**Page extract**
==========

Moderator: Ames Grawert (Brennan Center for Justice)
Speakers: Nazgol Ghandnoosh (The Sentencing Project), Chenjerai Kumanyika (NYU Journalism, Empire City podcast), Mark Joseph Stern (Slate)
Summary: The panel opened with a frame to focus on fact and fiction around crime, criminal justice policy reform, and what the media’s role in that conversation is and can be. The panel focused on policy—how do media stories create policy? How do media stories impede policy? Panelists offered remarks to situate current policy debates amidst historic declines in crime but also reckoned with the continued prevalence of incarceration. Panelists also spoke about more than a century of media focus on urban decay and how those narratives endlessly repeat and lead to regressive policies and political campaigning, pushing partisans of all stripes to the right to make constituents feel like they are taking the inflated problem of ‘crime’ seriously. Panelists also provided insights into media’s role in specific policy debates, from differential treatment of turnstile jumping and parking in bus lanes in DC to the success of second-look sentencing and the Oklahoma survivor’s justice act. Panelists also spoke about the role of journalism schools in educating the next generation of journalists and funders needing to devolve funding not to media conglomerates but to community-based organizations.

==========

**Data excerpt**

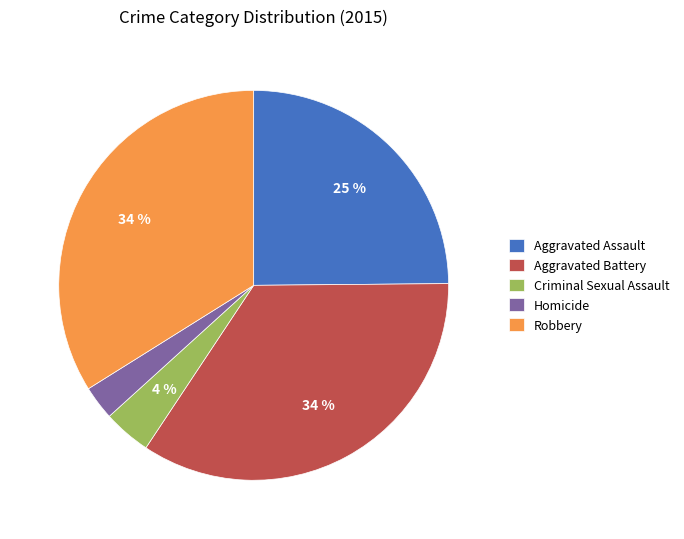

Combined, do Robbery and Aggravated Battery account for over 50%?

Yes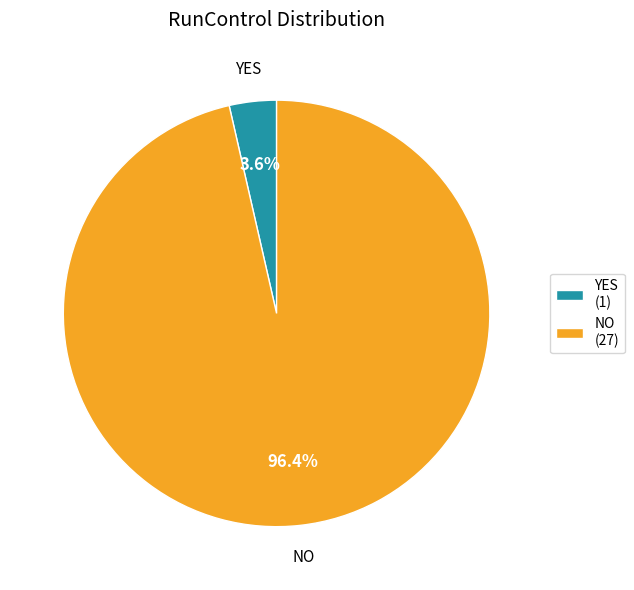

To the nearest percent, what percentage of the pie is NO?

96%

==========

**Exercise directions**
Please copy the panel summary on crime and the media, which appears above the lines, word for word and in full.

**Result of this exercise**
Moderator: Ames Grawert (Brennan Center for Justice)
Speakers: Nazgol Ghandnoosh (The Sentencing Project), Chenjerai Kumanyika (NYU Journalism, Empire City podcast), Mark Joseph Stern (Slate)
Summary: The panel opened with a frame to focus on fact and fiction around crime, criminal justice policy reform, and what the media’s role in that conversation is and can be. The panel focused on policy—how do media stories create policy? How do media stories impede policy? Panelists offered remarks to situate current policy debates amidst historic declines in crime but also reckoned with the continued prevalence of incarceration. Panelists also spoke about more than a century of media focus on urban decay and how those narratives endlessly repeat and lead to regressive policies and political campaigning, pushing partisans of all stripes to the right to make constituents feel like they are taking the inflated problem of ‘crime’ seriously. Panelists also provided insights into media’s role in specific policy debates, from differential treatment of turnstile jumping and parking in bus lanes in DC to the success of second-look sentencing and the Oklahoma survivor’s justice act. Panelists also spoke about the role of journalism schools in educating the next generation of journalists and funders needing to devolve funding not to media conglomerates but to community-based organizations.